In an attempt to keep this page as accurate as possible I'd like share the following information from a person who has done Air-Sea Resuce work in Lake Michigan, another place where planes and boats have vanished without a trace! Dead Reckoning is a navigation technique of the form: "If I fly due west for an hour, then turn around and fly due east at the same speed for an hour, I will be back where I started." Meaning that winds (or currents, if you're navigating a boat) cancel each other out. Obviously this is not very reliable unless you backit up with other navigational techniques. Unfortunately a lot of novice boaters and flyers, do just that.

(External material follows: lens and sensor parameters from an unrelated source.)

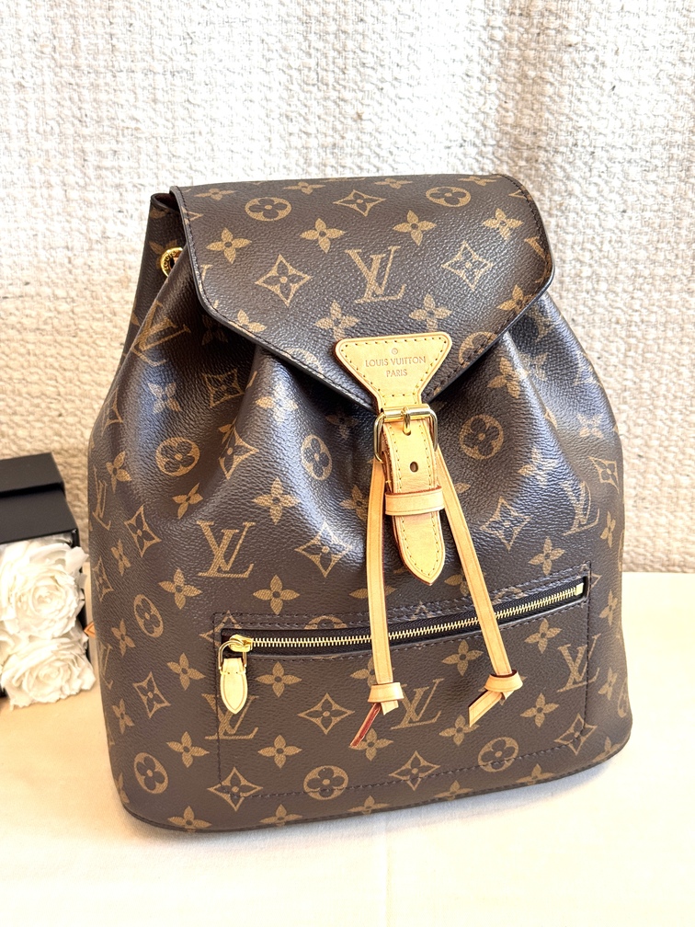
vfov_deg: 39.7
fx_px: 1285
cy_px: 464
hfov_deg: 30.3
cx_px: 348
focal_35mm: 48
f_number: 1.78
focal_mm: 6.76
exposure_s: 1/50
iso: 125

Or as the Oxford English Dictionary defined dead reckoning as "estimation of the position of a ship, aeroplane, etc. by log, compass, etc,. when observations are impossible." This is not only the dictionary definition, but it is also the way the term is used in aviation today.

Pilotage is the using known landmarks in an attempt to navigate. This also is very dangerous unless other navigational tools are employed. Mainly because occasionally a suspect known land mark might not be correct.

In the case of Lt Taylor, he mistook the Bahamas as the Florida Keys. Thus he started at the wrong landmark using pilotage, and then began to dead-reckon his way to Florida only to fly off in the Atlantic because of his initial mistake.